The only method you'll have to worry about is the readBit method of the BitInputStream class. The Decode program constructs the BitInputStream and also closes it. It passes it to your Huffman tree in between when it calls a method to decode the file.

The operation you perform repeatedly is to go to the top of your tree and to read bits from the input file, going left or right in the tree depending upon whether you see a 0 or 1 in the input stream. When you hit a leaf, you know that you've found the next character from the original file and you write it to the PrintStream object you've been passed. Then you go back to the top of the tree and descend again until you hit a leaf and you print that character. Then go back to the top of the tree and start all over.
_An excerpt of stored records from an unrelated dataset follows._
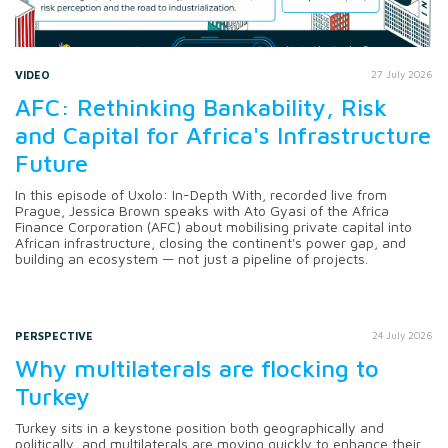
VIDEO
27 July 2026
AFC: Rethinking Bankability, Risk
and Capital for Africa's Infrastructure
Future
In this episode of Uxolo: In-Depth With, recorded live from
Prague, Jessica Brown speaks with Ato Gyasi of the Africa
Finance Corporation (AFC) about mobilising private capital into
African infrastructure, closing the continent's power gap, and
building an ecosystem — not just a pipeline of projects.
PERSPECTIVE
24 July 2026
Why multilaterals are flocking to
Turkey
Turkey sits in a keystone position both geographically and
politically, and multilaterals are moving quickly to enhance their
Instead of calling print or println as we normally do, you should call the method called write that writes a single byte to the output stream. It takes a parameter of type int. As an example, the ASCII values 97, 98 and 99 correspond to the characters 'a', 'b' and 'c'. This code:

    System.out.write(97);
    System.out.write(98);
    System.out.write(99);
    System.out.println();
would produce a line of output in the console window with "abc" on it. Recall that System.out is of type PrintStream. The PrintStream object you will be manipulating will be sending output to an external output file stored on disk, but the process is the same as with System.out. You should only call the write method. You don't need to call println, as in the code above.

In decoding the file, you'll have to know when to stop processing. As mentioned above, you can't rely on the bit stream to reliably tell you where the end of the stream occurs. It will always have a length that is a multiple of 8 (because it is composed of complete bytes, each 8 bits long). That's where the pseudo-eof character comes in. The Encode program writes the characters of the original file to the bit stream and then it writes the code for the pseudo-eof character. So as you are processing characters, eventually you will come across this eof character. When you do, you should stop decoding. You should not write this character to the PrintStream because it is not an actual character from the original file. It's a fictitious character that we made up to signal the end of the input.

The extra credit version has its own main programs called Encode2 and Decode2. Encode2 produces a single binary file as output. It contains information about the tree and the encoded text. That way everything is kept in one file instead of two files. Decode2 reconstructs the tree from the information in the binary file and then decodes the file as before.